The touchstone of the Fourth Amendment is reasonableness, Terry, supra, 392 U.S. at 37-38, 88 S. Ct. at 1888, 20 L. Ed. 2d at 915-16, and reasonableness, in turn, is measured in objective terms by examining the totality of circumstances. Davis, supra, 104 N.J. at 504. In any given case, the reasonableness of the investigatory detention is a function of the degree and kind of intrusion upon the individual's privacy balanced against the need to promote governmental interests. Ibid.

An investigative stop may become a de facto arrest when "'the officers' conduct is more intrusive than necessary for an investigative stop.'" State v. Dickey, 152 N.J. 468, 478 (1998) (quoting United States v. Jones, 759 F. 2d 633, 636 (8th Cir. 1985), cert. denied, 474 U.S. 837, 106 S. Ct. 113, 88 L. Ed. 2d 92 (1986)). Although there is no bright line test to determine when an investigative stop becomes a de facto arrest, courts have identified several considerations relevant to the determination, including, most significantly, the temporal duration of the stop. An important concern in this regard "is whether the officer used the least intrusive investigative techniques reasonably available to verify or dispel his suspicion in the shortest period of time reasonably possible."

Davis, supra, 104 N.J. at 504. "'Another factor is the degree of fear and humiliation that the police conduct engenders.'" Dickey, supra, 152 N.J. at 479 (quoting United States v. Bloomfield, 40 F.3d 910, 917 (8th Cir. 1994), cert. denied, 514 U.S. 1113, 115 S. Ct. 1970, 131 L. Ed. 2d 859 (1995)).

Here, there is no indication that Filupeit was subjected to unnecessary delay or was detained any longer than the short period required to complete the show-up.

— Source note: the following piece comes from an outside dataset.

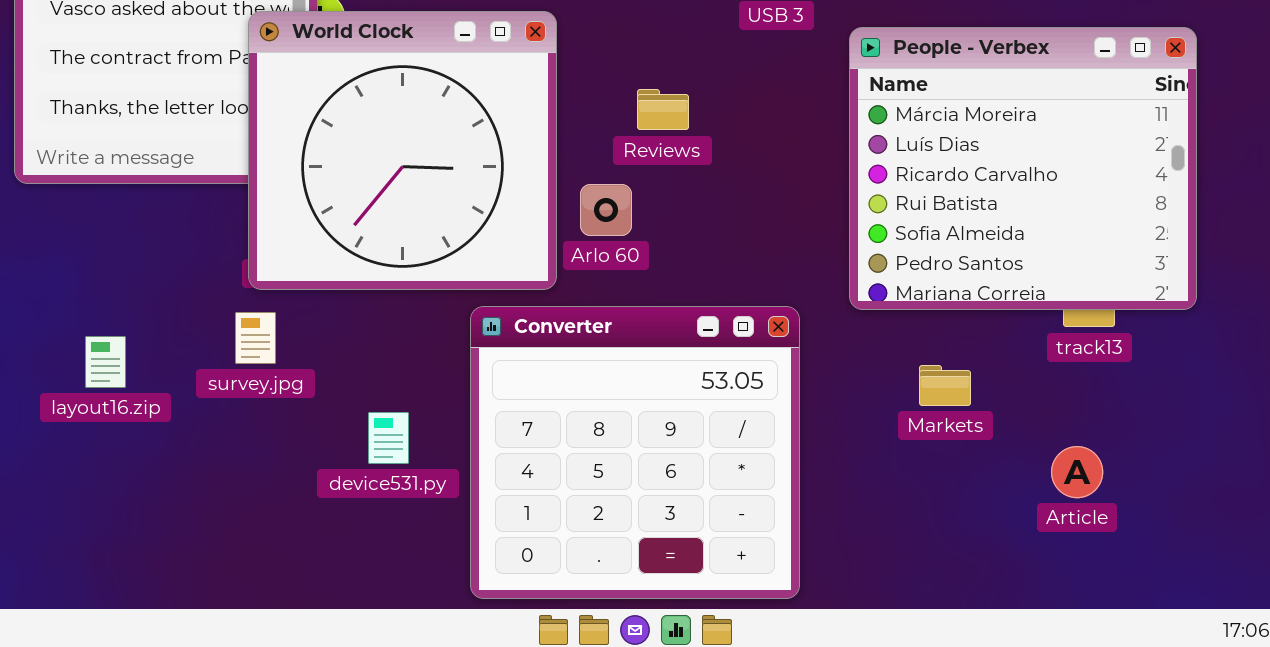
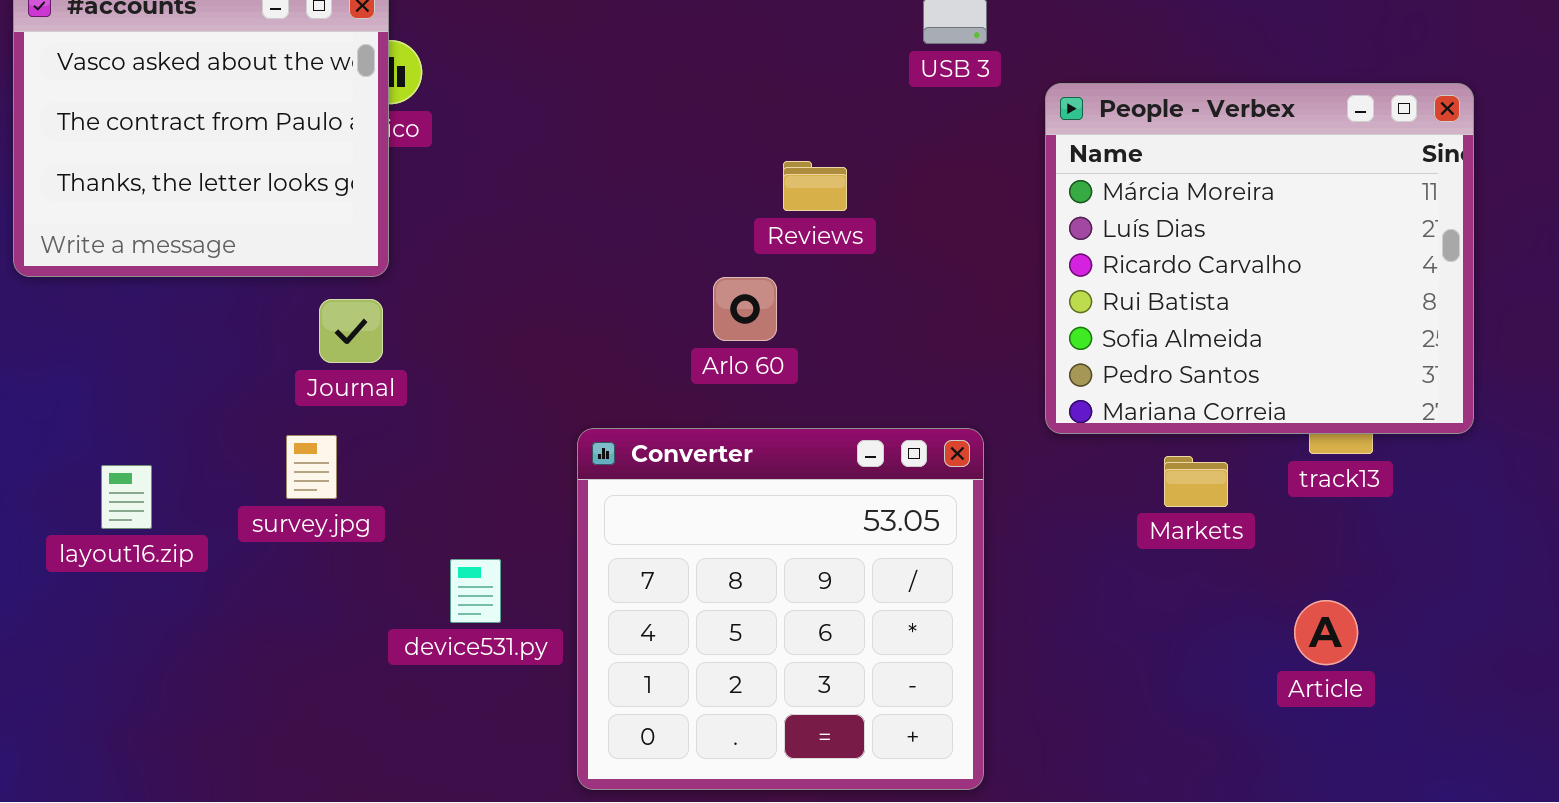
World Clock: [248,11,557,290] -> none, closed
Markets: [919,365,971,406] -> [1164,456,1228,507], moved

Similarly lacking is any proof that Filupeit -- understandably nervous over being stopped, questioned, and frisked -- was fearful of the officers or either embarrassed or humiliated while awaiting Buble to arrive. Although Judge Perri never made a finding whether Filupeit was handcuffed or not, her credibility conclusions strongly suggest that Filupeit was not restrained. However, even if he had been, it would have been in the interest of the officers' safety and is incapable of transforming a reasonable law enforcement/citizen interchange into an unreasonable one.

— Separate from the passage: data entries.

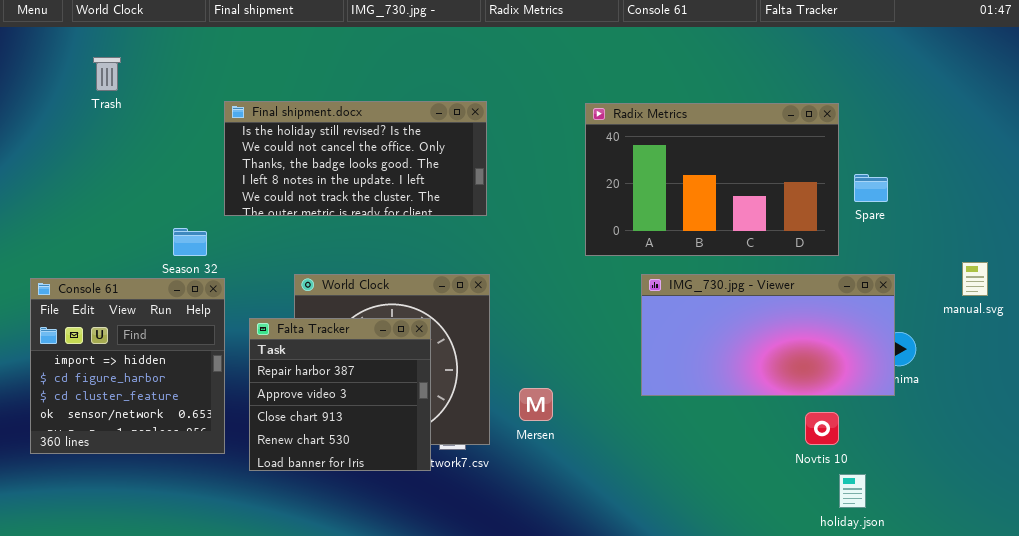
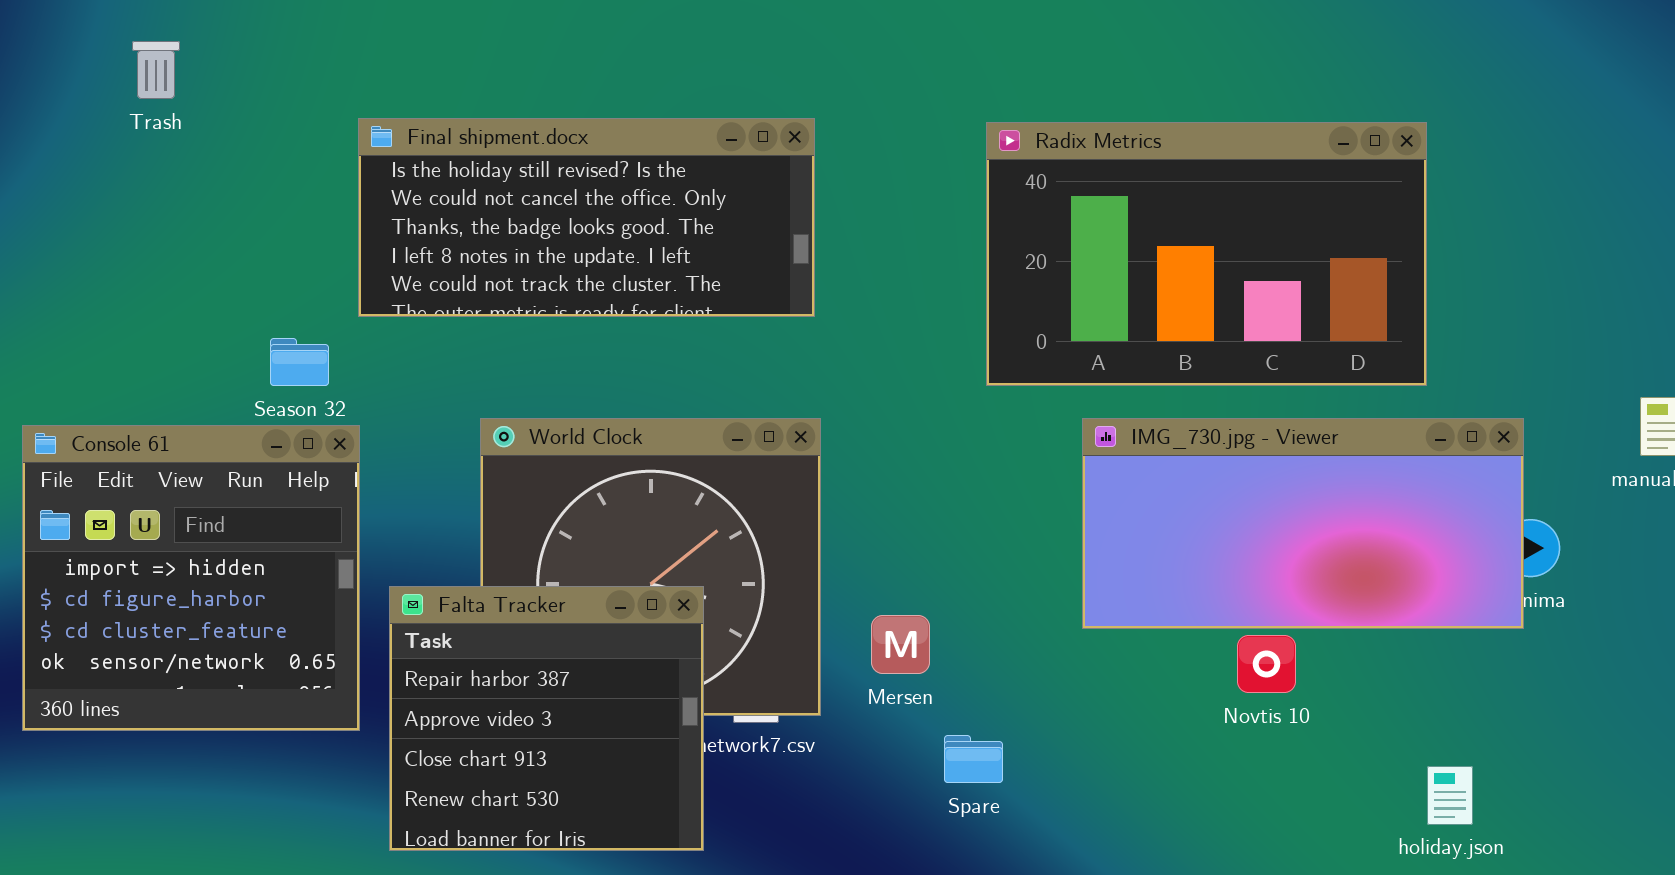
Spare: [854,174,888,202] -> [944,735,1003,783], moved
Falta Tracker: [249,318,431,471] -> [389,586,704,851], moved
Novtis 10: [805,412,839,445] -> [1237,635,1296,693], moved

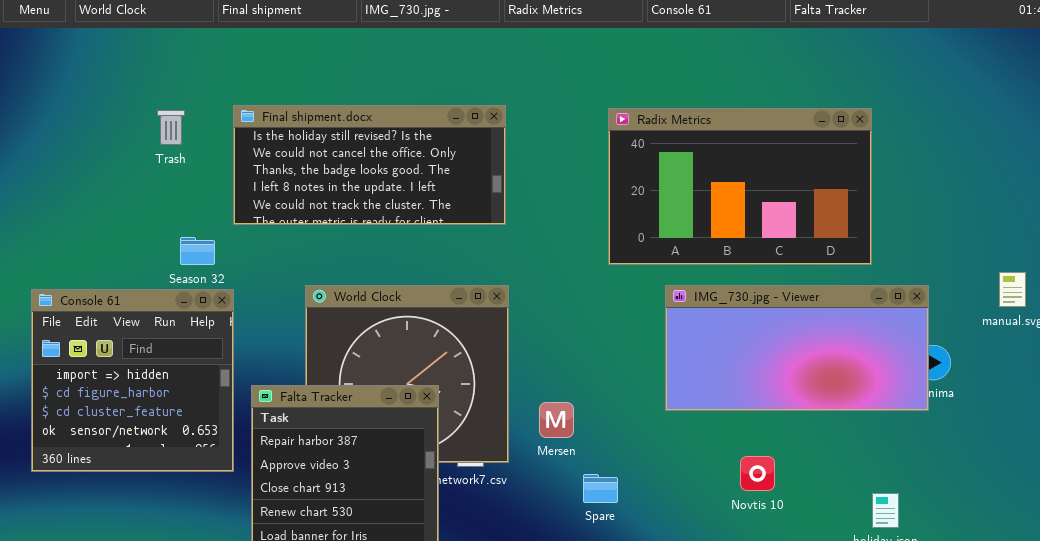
Trash: [132,41,180,99] -> [157,110,185,145], moved
Novtis 10: [1237,635,1296,693] -> [740,456,775,491], moved

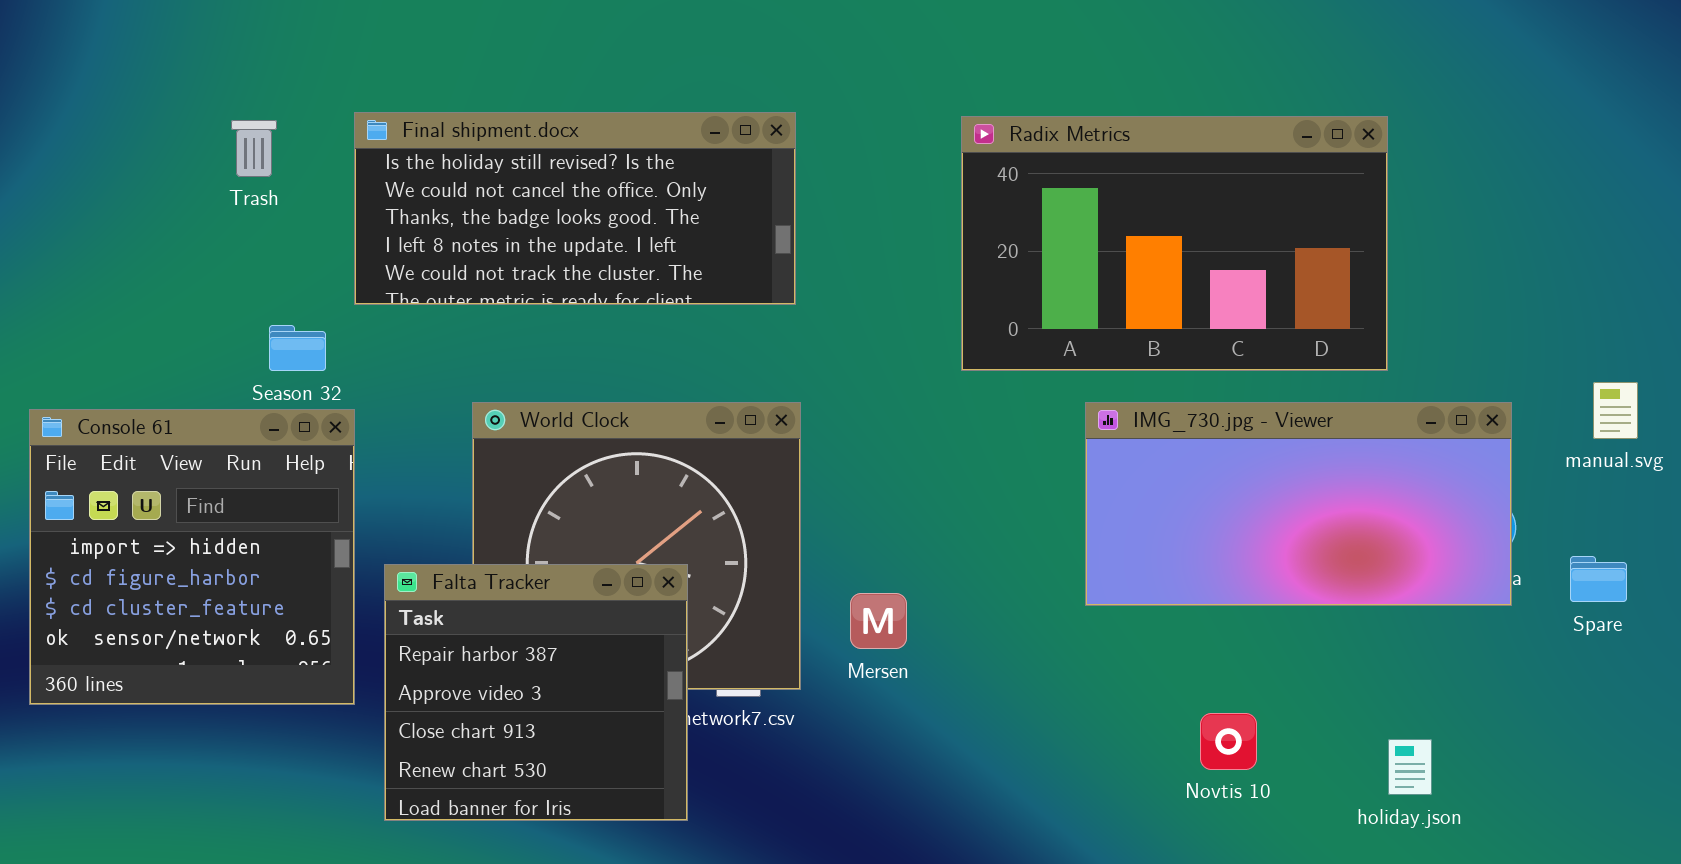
IMG_730.jpg - Viewer: [665,285,929,411] -> [1085,402,1512,606], moved
Novtis 10: [740,456,775,491] -> [1200,713,1257,770], moved
Spare: [583,474,618,503] -> [1570,556,1627,602], moved

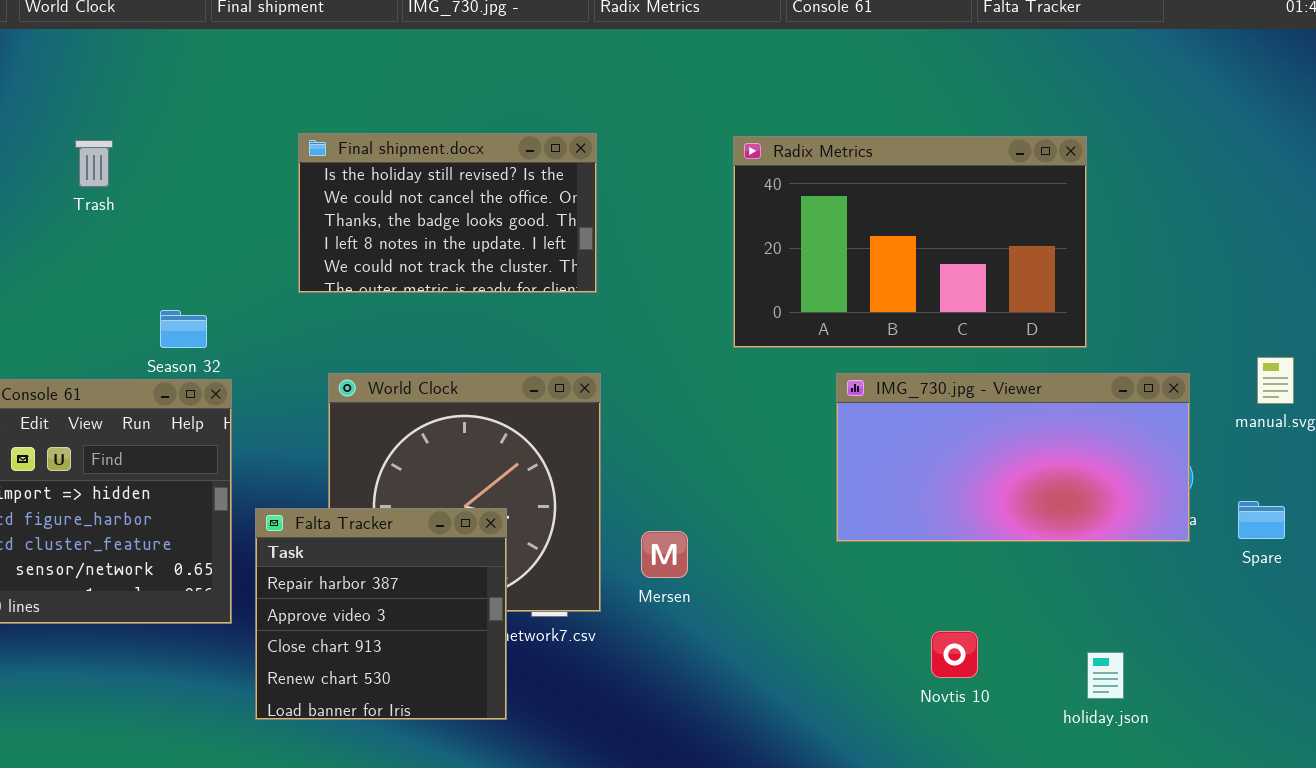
Final shipment.docx: [354,112,796,305] -> [298,133,597,293], resized
Trash: [231,120,277,177] -> [75,140,113,187], moved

Turning to Filupeit's last grievance, the validity of his consent, we are satisfied that Judge Perri did not err. A consent search is constitutional only if consent was voluntarily given and was "not the result of duress or coercion, express or implied." State v. Johnson, 68 N.J. 349, 352 (1975). Judge Perri's findings that Filupeit's consent was voluntarily given is amply supported in the record.*fn3

In sum, we conclude that the denial of Filupeit's suppression motion was proper. No constitutional rights were violated when his PT Cruiser was stopped, when he was detained awaiting Buble, and when he voluntarily assented to a search of his car.